*Tarefas do exercício:*
**1.** No texto sobre os campos de Pinheiro, quem era o dono da fazenda Teresópolis?
**2.** Transcreva do texto sobre os campos de Pinheiro o trecho que começa em "No dia seguinte, bem" e segue até "Zé Rodilha, indagou?".

*Texto apresentado:*
**********

Chegou o auge da estação invernosa e os campos de Pinheiro estão mais belos que nunca. As flores amarelas produzidas pelo “mata-pasto”, aparecendo no horizonte dos campos do rio Pericumã, nos dão a sensação de um grande manto dourado flutuando sobre as águas que teimam em lamber as casas ribeirinhas. As jaçanãs, japeaçocas, marrecas, socós e as garças com sua plumagem branca, enfeitam e dão vida a este cenário de rara beleza.
Contemplando os verdes campos de Pinheiro lembro-me de um fato pitoresco ocorrido na casa de um amigo meu de infância. Seu pai chamava-se Wilson Marinho, e era o dono da fazenda Teresópolis, antiga propriedade da família Gonçalves, portugueses desbravadores a quem devemos muito o desenvolvimento de Pinheiro.
Assentada sobre as terras de Peri-Mirim, do outro lado do campo, a fazenda Teresópolis dominava o horizonte e tinha uma das mais belas vistas de Pinheiro.
Certo dia, bem cedinho, no quintal da Casa grande, seu Wilson estava “dando de comer” aos animais domésticos, que se estranhavam uns aos outros na disputa pelos restos de comida que lhes eram atirados.
Diariamente, as pacas, cotias, patos, galinhas, perus, marrecos, catraios, cabritos, carneiros, porcos, além da revoada de pássaros, aproveitavam a farta alimentação matutina.
Acocorado bem ao lado, descalço e com um surrado chapéu de palha na cabeça, estava Zé Rodilha, compadre de Wilson Marinho.
Atento à movimentação dos bichos, Zé Rodilha botou os olhos numa pequena leitoa branca, toda roliça e lançou a proposta:
– Cumpadi. É muito bicho pra pouca comida! – Me dê essa bichinha pra eu “criar de meia”, que em pouco tempo nóis tem uma fazenda! Apontou ele para a leitoa que disputava com os patos uma tamboeira de milho seco.
Wilson passou a vista pelo terreiro e, vendo que tinha muitas outras leitoas para alimentar, coçou o queixo e concordou:
– Tá bom compadre, leve pra criar pra nós dois. Mas lembre-se, é de meia, hein?!
Zé Rodilha tratou logo de pegar a leitoa, botou a peia, arrumou uma vara, colocou nos ombros e partiu célere no rumo de casa.
Morava nas terras da fazenda e, ao chegar, falou para Rosilda, sua mulher, do negócio que havia feito com o compadre Wilson.
No dia seguinte, bem cedo como de costume, Wilson Marinho levantou-se e, ao abrir as portas de casa, já encontrou Zé Rodilha sentado na calçada.
– Compadre, chegou tão cedo! Por que? E ao observar um cofo ao lado de Zé Rodilha, indagou?
– O que é que o compadre traz dentro desse cofo?
– Meu cumpadi! Aconteceu uma tragédia hoje de manhã cedo! Me levantei no “cagá dos pinto” pra dar de cumê pra nossa leitoinha e quando botei a “caroeira” a bichinha se afogou toda, começou a ficar roxinha e a muié gritou:
– Mata logo, Zé! Pro cumpadi Wilson não ficar no prejuízo todo.
– Não tive outra coisa a fazer cumpadi, e com muita pena, mas muita pena, mesmo, tive que sangrar a bichinha… E vim logo cedo lhe trazer a sua metade…
Amigo ZÉ, o desprendimento e boa fé do Wison é presente felizmente na grande maioria dos homens, estes, que tal qual o Zé Rodilha usurpam da grandeza maior que deus deu ao homem que é acreditar sempre no próximo, com certeza encontraram um dia um igual a ele. Quantos Zé Rodilha já passaram por nossas vidas, quantos ainda irão passar. Alguem afirmou que se alguem nós engana a primeira vez a culpa é dele, porém a segunda ou terceira a culpa é inteiramente nossa.Para um sabido, um sabido e meio.Parabéns por mais esta aula de escrita.
Zé Jorge,
És muito especial. Portanto só posso registar aqui toda admiração.
Que beleza essa história.Quanto a maravilha das flores amarelas nos campos do rio pericumã, somente nos baxadeiros contemplamos essa maravilha chamada mãe natureza.

**********

*Os dados:*
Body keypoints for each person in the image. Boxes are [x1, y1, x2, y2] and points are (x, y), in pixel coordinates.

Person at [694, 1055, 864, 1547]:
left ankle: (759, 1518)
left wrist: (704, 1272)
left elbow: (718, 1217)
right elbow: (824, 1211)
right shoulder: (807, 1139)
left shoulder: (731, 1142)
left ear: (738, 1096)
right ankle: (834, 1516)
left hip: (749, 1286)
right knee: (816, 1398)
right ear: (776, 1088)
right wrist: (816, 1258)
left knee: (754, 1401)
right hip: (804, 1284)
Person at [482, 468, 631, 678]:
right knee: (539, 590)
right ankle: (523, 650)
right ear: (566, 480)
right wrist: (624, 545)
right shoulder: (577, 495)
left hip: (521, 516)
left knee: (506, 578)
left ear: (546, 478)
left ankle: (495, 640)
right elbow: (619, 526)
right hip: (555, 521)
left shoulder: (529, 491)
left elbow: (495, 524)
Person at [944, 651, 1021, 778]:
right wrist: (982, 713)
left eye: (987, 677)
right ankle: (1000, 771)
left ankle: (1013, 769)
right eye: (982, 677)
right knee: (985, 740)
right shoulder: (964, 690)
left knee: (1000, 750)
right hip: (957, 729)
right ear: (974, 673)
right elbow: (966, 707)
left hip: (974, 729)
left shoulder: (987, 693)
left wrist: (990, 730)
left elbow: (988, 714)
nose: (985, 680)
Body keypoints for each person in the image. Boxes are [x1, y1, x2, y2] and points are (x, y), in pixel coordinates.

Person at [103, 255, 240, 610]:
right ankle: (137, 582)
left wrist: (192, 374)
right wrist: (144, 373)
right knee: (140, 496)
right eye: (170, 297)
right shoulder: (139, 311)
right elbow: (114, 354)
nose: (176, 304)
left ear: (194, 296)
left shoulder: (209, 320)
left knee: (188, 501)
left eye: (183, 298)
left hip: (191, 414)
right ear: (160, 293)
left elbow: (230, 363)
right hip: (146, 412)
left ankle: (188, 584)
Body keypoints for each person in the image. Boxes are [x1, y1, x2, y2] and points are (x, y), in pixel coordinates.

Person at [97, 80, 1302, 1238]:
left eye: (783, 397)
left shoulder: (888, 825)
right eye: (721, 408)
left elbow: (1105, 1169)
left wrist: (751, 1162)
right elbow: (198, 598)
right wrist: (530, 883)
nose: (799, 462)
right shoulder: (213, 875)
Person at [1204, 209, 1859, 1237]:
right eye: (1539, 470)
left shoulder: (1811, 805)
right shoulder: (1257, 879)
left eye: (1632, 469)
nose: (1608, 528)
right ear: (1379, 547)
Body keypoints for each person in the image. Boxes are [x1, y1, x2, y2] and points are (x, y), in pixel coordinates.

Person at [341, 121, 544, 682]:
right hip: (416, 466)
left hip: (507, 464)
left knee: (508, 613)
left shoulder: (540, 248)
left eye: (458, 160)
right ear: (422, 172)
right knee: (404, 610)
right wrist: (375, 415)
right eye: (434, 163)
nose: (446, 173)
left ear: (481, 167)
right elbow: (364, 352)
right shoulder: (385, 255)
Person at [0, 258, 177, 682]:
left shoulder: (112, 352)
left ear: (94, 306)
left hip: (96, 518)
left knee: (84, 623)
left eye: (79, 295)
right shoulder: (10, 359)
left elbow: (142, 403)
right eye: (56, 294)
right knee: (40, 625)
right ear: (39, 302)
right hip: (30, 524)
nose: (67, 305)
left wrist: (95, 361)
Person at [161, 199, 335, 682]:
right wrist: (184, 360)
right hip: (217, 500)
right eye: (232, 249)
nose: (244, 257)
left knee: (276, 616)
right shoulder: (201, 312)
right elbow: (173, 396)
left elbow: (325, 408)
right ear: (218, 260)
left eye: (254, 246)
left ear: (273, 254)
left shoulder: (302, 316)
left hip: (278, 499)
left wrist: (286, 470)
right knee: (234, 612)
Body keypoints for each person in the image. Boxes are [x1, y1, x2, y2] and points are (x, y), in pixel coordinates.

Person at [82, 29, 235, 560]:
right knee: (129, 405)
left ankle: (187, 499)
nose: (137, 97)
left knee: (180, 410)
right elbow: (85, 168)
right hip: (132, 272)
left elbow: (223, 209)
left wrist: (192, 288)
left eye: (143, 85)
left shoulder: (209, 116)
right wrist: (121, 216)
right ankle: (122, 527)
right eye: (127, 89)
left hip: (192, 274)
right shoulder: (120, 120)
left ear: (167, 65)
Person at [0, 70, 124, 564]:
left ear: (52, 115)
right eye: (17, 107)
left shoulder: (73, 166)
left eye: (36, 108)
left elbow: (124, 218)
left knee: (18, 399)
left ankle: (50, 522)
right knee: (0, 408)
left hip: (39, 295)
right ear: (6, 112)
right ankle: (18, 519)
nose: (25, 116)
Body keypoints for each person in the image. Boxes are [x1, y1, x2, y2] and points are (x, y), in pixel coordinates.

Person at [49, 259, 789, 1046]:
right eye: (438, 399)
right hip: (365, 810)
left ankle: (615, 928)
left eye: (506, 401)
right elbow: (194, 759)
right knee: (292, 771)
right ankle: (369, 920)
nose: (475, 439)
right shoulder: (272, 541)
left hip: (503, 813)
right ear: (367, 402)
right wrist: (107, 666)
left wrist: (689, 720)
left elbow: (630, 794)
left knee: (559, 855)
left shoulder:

**********

*Respostas em ordem:*
**1.** Wilson Marinho.

**2.**
No dia seguinte, bem cedo como de costume, Wilson Marinho levantou-se e, ao abrir as portas de casa, já encontrou Zé Rodilha sentado na calçada.
– Compadre, chegou tão cedo! Por que? E ao observar um cofo ao lado de Zé Rodilha, indagou?